Il s’agit d’une traduction partielle du « Shi Jing » *, ou « Le Livre des vers ». Le caractère « shi » signifie « vers, pièce de vers, poème », parce qu’en effet tout ce livre ne contient que des odes, composées entre le XIe et le VIe siècle av. J.-C., où l’on voit décrites les mœurs du peuple chinois. Confucius fait un grand éloge de ces odes et assure que la doctrine en est très pure et très sainte. « As-tu travaillé la première et la seconde partie du “Shi Jing” ? », dit-il **. « Qui voudrait faire son métier d’homme sans travailler la première et la seconde partie du “Shi Jing” restera comme planté le nez contre un mur. » Et encore : « Une seule phrase peut résumer les trois cents odes du “Shi Jing” et c’est “penser droit” » ***. Mais, aussi utile soit-elle, la mémorisation du « Shi Jing » n’est que le prélude ou le premier degré d’un savoir plus complet. Le philosophe est explicite à ce propos : « Imaginez un homme », dit-il ****, « qui saurait réciter les trois cents odes du “Shi Jing” ; on lui confie un gouvernement, mais il n’est pas à la hauteur ; on l’envoie en ambassade aux quatre coins du monde, mais il se montre incapable de donner la réplique. Que lui sert tout son savoir ? » Le « Shi Jing » se divise en quatre parties. La première, appelée « Guo Feng » *****, ou « Chansons des royaumes », comprend des chansons traditionnelles et des ballades, recueillies dans leurs royaumes respectifs par des percepteurs, puis offertes et soumises ensuite à l’Empereur ; elles témoignent des souffrances endurées par le peuple et font l’éloge de l’amour. La deuxième et troisième partie portent le nom de « Xiao Ya » ****** et « Da Ya » *******, ou petite et grande « Ya », mot qui signifie « ce qui est juste, convenable » ; la religion et la justice, la gravité et la décence, le respect envers l’autorité et l’horreur du vice sont le principal objet et comme l’âme des deux « Ya ». Enfin, la quatrième partie du « Shi Jing » s’appelle « Song » ********, ce qui signifie « Hymnes » ; ce sont, pour la plupart, des éloges solennels et des cantiques en l’honneur du Ciel, c’est-à-dire de Dieu même et des grands personnages de la vertueuse antiquité.

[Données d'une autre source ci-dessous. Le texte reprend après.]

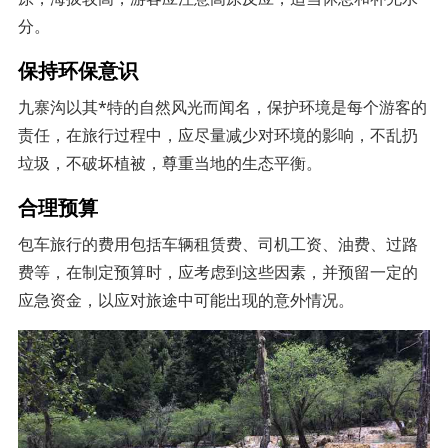
分。
保持环保意识
九寨沟以其*特的自然风光而闻名，保护环境是每个游客的
责任，在旅行过程中，应尽量减少对环境的影响，不乱扔
垃圾，不破坏植被，尊重当地的生态平衡。
合理预算
包车旅行的费用包括车辆租赁费、司机工资、油费、过路
费等，在制定预算时，应考虑到这些因素，并预留一定的
应急资金，以应对旅途中可能出现的意外情况。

Le tout compte trois cent cinq odes. Lisez la suite›

* En chinois « 詩經 ». Parfois transcrit « Cheu King », « Che’-king », « She King », « Shih Ching », « Schi-king », « Shi King », « Xi Kim », « Chi-kin » ou « Chi King ».

** « Les Entretiens de Confucius ; traduit du chinois par Pierre Ryckmans », XVII, 10.

*** id. II, 2.

**** id. XIII, 5.

***** En chinois « 國風 ». Autrefois transcrit « Kouo-Foung ».

****** En chinois « 小雅 ». Autrefois transcrit « Siao-Ia ».

******* En chinois « 大雅 ». Autrefois transcrit « Ta-Ia ».

******** En chinois «  ». Autrefois transcrit « Soung ».